Jeremy did not know what god had brought this angel into his life, but he did not care. He only knew that he had to make this woman his own, to show her the love she brought up inside of him. And oh, if she only loved him back, why then everyone else could go to rot! With her by his side, he would need no other.

Thus did Jeremy begin a siege of Ms. Fundabrunder's ingrown better judgment, attempting to dazzle her with his brilliance. At first, he left her anonymous love notes, and, then slowly but surely, he began a campaign of winks and smiles, a subtle showering of attention upon Ms. Fundabrunder. He would climb into her lap at story time, often brought her apples and other goodies, and stayed after class to help her tidy up the classroom.

Once Ms. Fundabrunder became aware of Jeremy's intentions, she was at first (understandably) apprehensive: "This type of thing is surely not done, not by civilized, rational people!" But Jeremy slowly broke down her defenses, telling her tales of Grecian philosophers, Nipponese Samurai, and child brides in Arabia. "Surely a practice common to so many of the world's civilizations could not be wrong?" he reassured her, "especially when it feels so right!"

And Ms.
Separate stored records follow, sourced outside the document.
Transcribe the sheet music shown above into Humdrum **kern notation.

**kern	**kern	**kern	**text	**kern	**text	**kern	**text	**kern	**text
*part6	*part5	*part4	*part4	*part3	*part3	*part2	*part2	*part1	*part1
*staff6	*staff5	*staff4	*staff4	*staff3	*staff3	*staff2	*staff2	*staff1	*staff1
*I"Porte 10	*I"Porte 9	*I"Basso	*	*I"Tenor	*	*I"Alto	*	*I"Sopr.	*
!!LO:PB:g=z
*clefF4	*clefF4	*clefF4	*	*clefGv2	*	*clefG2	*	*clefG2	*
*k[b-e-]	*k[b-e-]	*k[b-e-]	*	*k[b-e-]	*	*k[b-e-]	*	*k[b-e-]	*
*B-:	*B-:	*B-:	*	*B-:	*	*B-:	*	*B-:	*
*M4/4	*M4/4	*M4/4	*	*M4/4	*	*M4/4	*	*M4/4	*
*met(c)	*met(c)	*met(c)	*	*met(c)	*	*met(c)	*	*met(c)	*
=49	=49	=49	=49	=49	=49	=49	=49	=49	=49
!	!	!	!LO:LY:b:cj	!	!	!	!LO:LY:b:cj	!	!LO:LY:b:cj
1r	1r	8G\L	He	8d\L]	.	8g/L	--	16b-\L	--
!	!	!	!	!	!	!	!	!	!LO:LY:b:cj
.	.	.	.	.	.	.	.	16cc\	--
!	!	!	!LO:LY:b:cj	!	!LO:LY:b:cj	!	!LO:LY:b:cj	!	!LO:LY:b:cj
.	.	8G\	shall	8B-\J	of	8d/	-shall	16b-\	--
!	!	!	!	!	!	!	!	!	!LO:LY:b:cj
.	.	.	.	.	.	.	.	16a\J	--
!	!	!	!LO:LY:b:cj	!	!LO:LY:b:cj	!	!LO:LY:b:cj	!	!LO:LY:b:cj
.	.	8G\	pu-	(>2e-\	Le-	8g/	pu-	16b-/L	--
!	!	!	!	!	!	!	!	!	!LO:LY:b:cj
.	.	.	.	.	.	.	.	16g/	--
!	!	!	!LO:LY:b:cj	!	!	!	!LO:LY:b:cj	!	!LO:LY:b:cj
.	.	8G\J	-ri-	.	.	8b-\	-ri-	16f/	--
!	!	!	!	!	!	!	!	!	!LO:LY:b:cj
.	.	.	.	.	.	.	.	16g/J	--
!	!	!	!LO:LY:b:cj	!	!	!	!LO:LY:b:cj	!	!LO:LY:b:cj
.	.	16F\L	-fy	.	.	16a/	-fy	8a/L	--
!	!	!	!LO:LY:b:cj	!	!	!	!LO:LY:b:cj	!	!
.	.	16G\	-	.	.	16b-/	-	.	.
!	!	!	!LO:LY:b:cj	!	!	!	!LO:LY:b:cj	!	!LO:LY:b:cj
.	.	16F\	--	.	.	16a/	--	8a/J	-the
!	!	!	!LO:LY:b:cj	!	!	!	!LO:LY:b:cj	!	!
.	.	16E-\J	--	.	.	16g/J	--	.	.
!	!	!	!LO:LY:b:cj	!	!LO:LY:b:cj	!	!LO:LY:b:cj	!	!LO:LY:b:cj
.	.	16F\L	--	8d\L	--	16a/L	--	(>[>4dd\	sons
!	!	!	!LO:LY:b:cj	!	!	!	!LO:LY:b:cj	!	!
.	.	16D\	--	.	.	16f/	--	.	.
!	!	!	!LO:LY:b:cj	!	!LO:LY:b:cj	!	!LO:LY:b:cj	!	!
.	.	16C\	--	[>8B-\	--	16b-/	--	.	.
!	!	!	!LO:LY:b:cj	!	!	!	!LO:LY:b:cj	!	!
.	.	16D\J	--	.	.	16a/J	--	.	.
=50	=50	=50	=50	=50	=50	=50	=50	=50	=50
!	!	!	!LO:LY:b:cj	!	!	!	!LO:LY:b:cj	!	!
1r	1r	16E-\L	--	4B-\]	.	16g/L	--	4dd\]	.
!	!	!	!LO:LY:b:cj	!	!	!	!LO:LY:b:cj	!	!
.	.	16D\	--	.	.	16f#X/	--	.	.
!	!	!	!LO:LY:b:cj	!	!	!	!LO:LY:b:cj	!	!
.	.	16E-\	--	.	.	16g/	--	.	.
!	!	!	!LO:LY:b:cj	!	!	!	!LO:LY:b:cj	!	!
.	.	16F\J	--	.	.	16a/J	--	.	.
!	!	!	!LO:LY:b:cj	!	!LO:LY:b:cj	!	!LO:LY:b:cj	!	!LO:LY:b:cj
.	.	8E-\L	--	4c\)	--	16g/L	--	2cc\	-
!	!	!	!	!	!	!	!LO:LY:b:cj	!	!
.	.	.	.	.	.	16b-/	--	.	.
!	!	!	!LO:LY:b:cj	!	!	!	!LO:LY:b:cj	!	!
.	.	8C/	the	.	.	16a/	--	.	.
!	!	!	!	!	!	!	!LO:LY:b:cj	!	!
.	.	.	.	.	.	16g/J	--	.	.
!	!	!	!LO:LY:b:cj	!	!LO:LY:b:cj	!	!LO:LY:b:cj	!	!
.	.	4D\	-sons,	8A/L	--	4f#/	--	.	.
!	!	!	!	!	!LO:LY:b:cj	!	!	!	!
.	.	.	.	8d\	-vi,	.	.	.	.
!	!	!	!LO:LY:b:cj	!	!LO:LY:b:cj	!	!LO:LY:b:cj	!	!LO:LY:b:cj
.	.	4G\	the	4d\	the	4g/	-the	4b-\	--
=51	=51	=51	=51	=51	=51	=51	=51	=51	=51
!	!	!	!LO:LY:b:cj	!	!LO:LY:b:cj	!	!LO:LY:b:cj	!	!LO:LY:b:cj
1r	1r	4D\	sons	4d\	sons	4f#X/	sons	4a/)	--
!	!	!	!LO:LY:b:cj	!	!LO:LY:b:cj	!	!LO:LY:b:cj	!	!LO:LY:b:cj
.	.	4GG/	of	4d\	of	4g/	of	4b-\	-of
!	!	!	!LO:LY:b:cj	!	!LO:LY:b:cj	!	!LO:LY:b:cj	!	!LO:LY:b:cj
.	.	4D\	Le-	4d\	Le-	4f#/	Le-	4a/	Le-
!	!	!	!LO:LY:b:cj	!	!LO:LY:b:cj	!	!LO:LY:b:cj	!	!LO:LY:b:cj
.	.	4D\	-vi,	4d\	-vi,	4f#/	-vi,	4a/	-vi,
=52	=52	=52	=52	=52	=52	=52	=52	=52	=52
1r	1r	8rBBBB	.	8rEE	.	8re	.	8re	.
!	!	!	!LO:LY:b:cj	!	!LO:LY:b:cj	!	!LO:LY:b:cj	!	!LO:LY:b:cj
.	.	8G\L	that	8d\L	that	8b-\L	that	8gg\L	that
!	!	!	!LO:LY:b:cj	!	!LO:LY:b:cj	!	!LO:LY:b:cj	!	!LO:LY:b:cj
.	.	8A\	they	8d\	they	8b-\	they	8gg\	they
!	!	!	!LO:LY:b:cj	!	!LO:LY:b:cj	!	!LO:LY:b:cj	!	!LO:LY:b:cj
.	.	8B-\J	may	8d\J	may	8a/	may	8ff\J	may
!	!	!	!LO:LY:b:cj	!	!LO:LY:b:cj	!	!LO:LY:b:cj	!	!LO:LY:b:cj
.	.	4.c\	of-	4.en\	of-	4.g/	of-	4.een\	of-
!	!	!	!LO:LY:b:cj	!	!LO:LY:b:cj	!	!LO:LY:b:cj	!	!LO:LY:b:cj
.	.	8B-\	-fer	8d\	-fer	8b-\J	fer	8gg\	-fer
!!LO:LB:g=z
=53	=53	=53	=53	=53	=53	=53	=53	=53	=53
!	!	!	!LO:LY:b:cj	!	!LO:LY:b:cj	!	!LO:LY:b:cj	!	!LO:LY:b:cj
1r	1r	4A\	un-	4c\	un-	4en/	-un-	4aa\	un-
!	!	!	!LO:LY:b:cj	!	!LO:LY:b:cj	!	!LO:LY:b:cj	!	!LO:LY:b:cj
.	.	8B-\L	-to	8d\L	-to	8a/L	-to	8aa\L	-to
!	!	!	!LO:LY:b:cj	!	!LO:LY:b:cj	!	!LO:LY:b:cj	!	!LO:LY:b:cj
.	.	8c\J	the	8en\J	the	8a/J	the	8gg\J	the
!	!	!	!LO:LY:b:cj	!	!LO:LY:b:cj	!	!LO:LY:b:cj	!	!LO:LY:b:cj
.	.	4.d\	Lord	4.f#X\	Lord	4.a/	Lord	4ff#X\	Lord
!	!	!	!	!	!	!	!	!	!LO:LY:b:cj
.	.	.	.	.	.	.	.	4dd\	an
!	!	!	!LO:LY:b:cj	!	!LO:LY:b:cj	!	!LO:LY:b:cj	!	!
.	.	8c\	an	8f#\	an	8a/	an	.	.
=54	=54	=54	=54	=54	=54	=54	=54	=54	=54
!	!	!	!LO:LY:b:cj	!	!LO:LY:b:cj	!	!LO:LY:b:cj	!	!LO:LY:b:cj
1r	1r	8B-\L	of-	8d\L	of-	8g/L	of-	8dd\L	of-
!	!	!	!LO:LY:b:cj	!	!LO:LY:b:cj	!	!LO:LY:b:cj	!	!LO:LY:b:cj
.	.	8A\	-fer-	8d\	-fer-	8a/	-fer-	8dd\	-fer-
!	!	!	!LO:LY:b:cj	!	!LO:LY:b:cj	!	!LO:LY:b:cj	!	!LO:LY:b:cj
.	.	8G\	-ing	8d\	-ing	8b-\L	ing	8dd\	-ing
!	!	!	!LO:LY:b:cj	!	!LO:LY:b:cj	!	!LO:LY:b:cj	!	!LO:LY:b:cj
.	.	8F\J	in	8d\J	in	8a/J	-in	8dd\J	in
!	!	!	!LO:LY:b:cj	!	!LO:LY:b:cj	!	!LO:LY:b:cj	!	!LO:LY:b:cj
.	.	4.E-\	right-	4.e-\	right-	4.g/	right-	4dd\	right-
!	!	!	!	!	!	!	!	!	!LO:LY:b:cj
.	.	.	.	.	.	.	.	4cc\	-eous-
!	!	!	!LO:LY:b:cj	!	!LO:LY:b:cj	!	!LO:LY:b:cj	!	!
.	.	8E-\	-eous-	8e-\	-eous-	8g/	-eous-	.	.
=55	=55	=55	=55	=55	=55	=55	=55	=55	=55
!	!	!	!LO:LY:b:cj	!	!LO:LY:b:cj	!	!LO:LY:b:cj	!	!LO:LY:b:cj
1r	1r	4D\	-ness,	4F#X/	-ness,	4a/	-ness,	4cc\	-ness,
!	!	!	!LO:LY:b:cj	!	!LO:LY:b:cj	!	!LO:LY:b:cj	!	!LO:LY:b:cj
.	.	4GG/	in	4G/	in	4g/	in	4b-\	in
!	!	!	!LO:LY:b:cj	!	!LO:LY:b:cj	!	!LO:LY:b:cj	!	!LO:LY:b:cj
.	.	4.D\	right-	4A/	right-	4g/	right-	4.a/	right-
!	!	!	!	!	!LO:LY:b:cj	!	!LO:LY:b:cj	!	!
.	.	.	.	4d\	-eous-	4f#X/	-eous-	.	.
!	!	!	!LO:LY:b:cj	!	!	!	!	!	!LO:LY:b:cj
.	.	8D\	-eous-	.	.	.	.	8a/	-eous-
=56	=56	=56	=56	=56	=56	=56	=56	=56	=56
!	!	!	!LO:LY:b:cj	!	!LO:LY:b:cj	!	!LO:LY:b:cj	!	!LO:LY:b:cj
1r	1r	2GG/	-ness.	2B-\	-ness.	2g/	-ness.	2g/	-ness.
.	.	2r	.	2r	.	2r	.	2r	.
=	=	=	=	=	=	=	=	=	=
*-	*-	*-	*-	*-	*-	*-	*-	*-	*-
Fundabrunder was slowly brought around, by Jeremy's persistence and by the obvious purity of his love for her. As she and Jeremy fell deeper and deeper in love with each other, they began to realize that, while Greeks, Nipponese, and Arabians were all well and good, their own society was not as welcoming of such behavior. Rather than allowing themselves to be parted in the name of what Jeremy called "horrible, blinded, common decency" the young lovers decided to run away together, to live a life of constant movement, always on the road together, content as long as each had the other.

Before embarking on this lifelong journey of true love, they commissioned the above painting, to be left behind as an explanation for those few who might care to try and understand their beautiful, forbidden love. And we bring it to you here this week, in celebration of the Day of St. Valentine.